§ **REQUIRED ACTION**: Your response should contain exactly the lines running from the one with "List each element's" to the end of the data below, both included, and no pictures.

(Document layout analysis data)
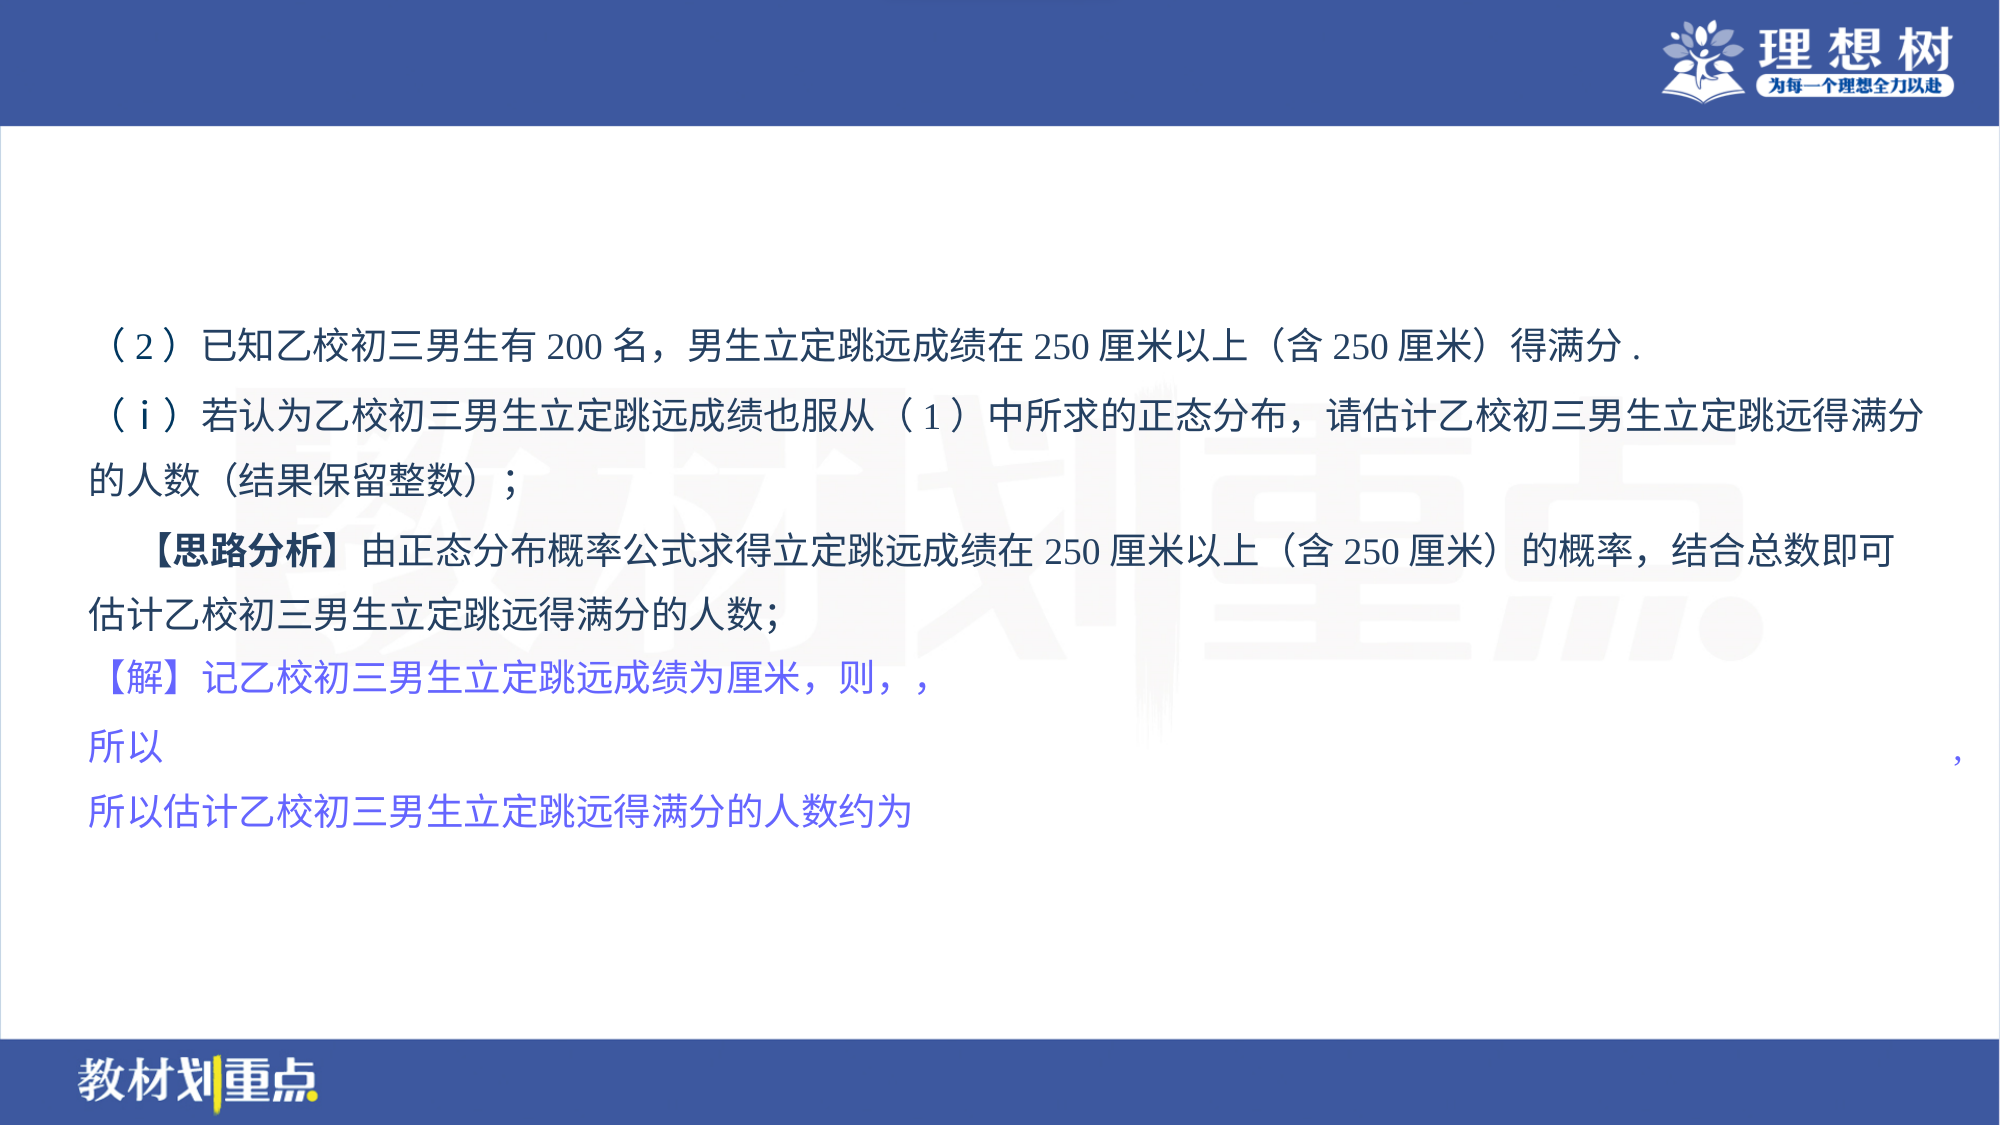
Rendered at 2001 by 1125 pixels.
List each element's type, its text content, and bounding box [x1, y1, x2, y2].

text_box 【思路分析】由正态分布概率公式求得立定跳远成绩在250厘米以上（含250厘米）的概率，结合总数即可 估计乙校初三男生立定跳远得满分的人数； [88, 503, 1911, 630]
text_box （2）已知乙校初三男生有200名，男生立定跳远成绩在250厘米以上（含250厘米）得满分. [88, 300, 1911, 360]
picture [0, 0, 2000, 1125]
text_box （ⅰ）若认为乙校初三男生立定跳远成绩也服从（1）中所求的正态分布，请估计乙校初三男生立定跳远得满分 的人数（结果保留整数）； [88, 368, 1911, 496]
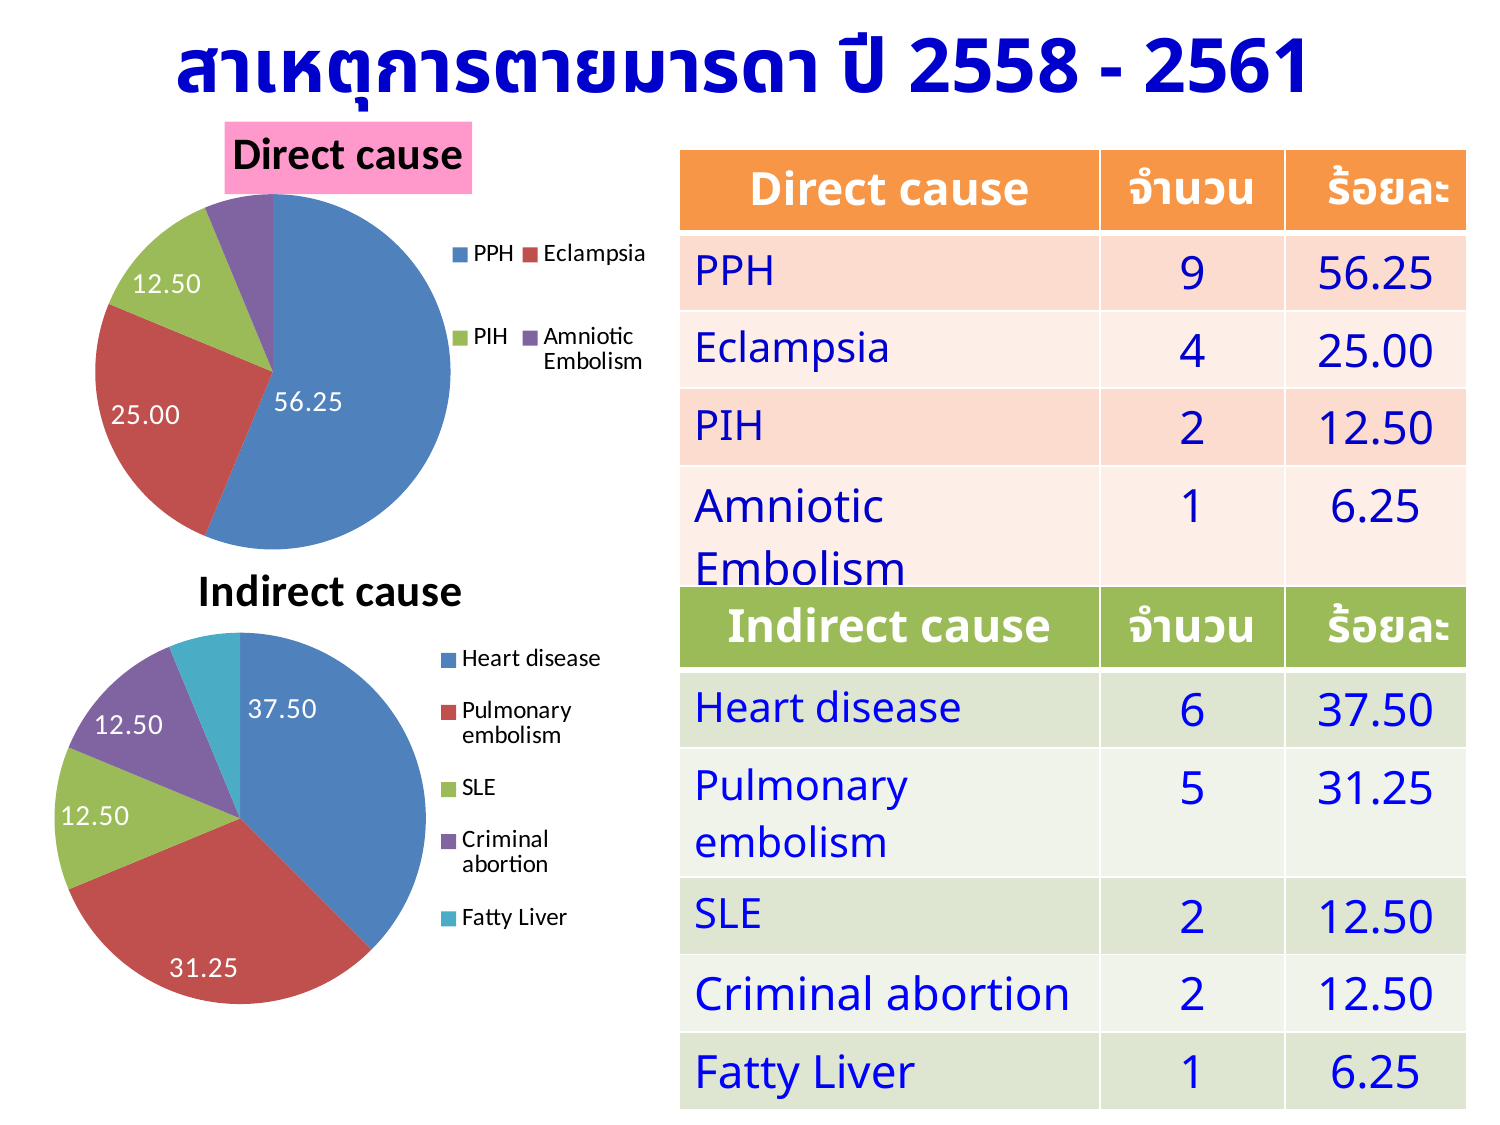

§ **REPLY**:
List each element's type, its text content, and bounding box [x1, y1, x2, y2].

text_box 【思路分析】由正态分布概率公式求得立定跳远成绩在250厘米以上（含250厘米）的概率，结合总数即可 估计乙校初三男生立定跳远得满分的人数； [88, 503, 1911, 630]
text_box （2）已知乙校初三男生有200名，男生立定跳远成绩在250厘米以上（含250厘米）得满分. [88, 300, 1911, 360]
picture [0, 0, 2000, 1125]
text_box （ⅰ）若认为乙校初三男生立定跳远成绩也服从（1）中所求的正态分布，请估计乙校初三男生立定跳远得满分 的人数（结果保留整数）； [88, 368, 1911, 496]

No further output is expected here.